:: Problem ::
Search the listing below for the word "tekis" and copy each line where it appears.

:: The data ::
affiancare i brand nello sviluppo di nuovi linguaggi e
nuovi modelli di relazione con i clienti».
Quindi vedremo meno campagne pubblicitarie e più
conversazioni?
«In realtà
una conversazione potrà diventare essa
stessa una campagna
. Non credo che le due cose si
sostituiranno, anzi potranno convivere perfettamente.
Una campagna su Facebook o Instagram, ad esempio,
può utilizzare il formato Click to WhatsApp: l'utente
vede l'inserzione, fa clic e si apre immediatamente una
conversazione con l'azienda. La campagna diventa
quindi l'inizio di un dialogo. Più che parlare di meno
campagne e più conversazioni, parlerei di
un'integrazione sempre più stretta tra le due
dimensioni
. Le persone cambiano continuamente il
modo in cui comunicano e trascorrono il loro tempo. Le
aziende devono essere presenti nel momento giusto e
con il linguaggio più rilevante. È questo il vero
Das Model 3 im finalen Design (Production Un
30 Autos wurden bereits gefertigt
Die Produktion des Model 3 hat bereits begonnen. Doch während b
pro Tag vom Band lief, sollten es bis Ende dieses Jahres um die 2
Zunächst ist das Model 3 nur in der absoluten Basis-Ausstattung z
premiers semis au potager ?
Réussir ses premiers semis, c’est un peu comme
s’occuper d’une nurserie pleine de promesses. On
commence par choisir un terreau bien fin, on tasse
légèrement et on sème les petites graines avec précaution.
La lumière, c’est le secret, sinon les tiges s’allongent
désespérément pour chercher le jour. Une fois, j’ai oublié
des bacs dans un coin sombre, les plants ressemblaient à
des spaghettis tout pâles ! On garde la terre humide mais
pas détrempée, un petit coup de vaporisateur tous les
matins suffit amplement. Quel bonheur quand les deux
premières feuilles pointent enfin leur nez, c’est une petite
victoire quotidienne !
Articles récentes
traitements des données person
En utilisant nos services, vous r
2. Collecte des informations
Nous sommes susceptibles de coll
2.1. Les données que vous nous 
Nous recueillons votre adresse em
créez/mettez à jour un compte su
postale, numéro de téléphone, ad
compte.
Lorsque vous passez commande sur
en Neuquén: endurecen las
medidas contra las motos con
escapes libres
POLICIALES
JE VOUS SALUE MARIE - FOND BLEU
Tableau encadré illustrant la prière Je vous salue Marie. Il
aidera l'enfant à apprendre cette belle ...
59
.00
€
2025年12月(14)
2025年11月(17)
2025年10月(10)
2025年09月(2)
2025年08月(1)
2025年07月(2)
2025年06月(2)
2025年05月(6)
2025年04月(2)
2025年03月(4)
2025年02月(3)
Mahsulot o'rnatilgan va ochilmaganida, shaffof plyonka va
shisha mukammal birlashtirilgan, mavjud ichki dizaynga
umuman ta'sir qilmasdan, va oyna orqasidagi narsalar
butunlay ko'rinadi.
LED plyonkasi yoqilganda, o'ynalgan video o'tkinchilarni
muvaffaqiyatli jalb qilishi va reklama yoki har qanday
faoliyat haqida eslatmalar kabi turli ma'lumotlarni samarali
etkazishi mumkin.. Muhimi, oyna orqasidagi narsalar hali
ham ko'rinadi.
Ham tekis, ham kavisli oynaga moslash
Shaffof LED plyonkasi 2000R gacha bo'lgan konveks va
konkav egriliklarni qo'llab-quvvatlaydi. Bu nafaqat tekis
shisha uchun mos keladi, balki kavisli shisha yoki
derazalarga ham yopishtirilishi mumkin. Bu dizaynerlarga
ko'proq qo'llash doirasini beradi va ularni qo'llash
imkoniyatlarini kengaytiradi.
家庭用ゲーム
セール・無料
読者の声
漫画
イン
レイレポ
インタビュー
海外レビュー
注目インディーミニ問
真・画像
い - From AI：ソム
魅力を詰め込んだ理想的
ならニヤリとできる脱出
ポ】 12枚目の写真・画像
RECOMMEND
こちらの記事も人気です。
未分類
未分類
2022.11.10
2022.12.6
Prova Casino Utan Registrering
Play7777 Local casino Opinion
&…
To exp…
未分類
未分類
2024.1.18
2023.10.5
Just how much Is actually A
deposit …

:: Task response ::
Ham tekis, ham kavisli oynaga moslash
konkav egriliklarni qo'llab-quvvatlaydi. Bu nafaqat tekis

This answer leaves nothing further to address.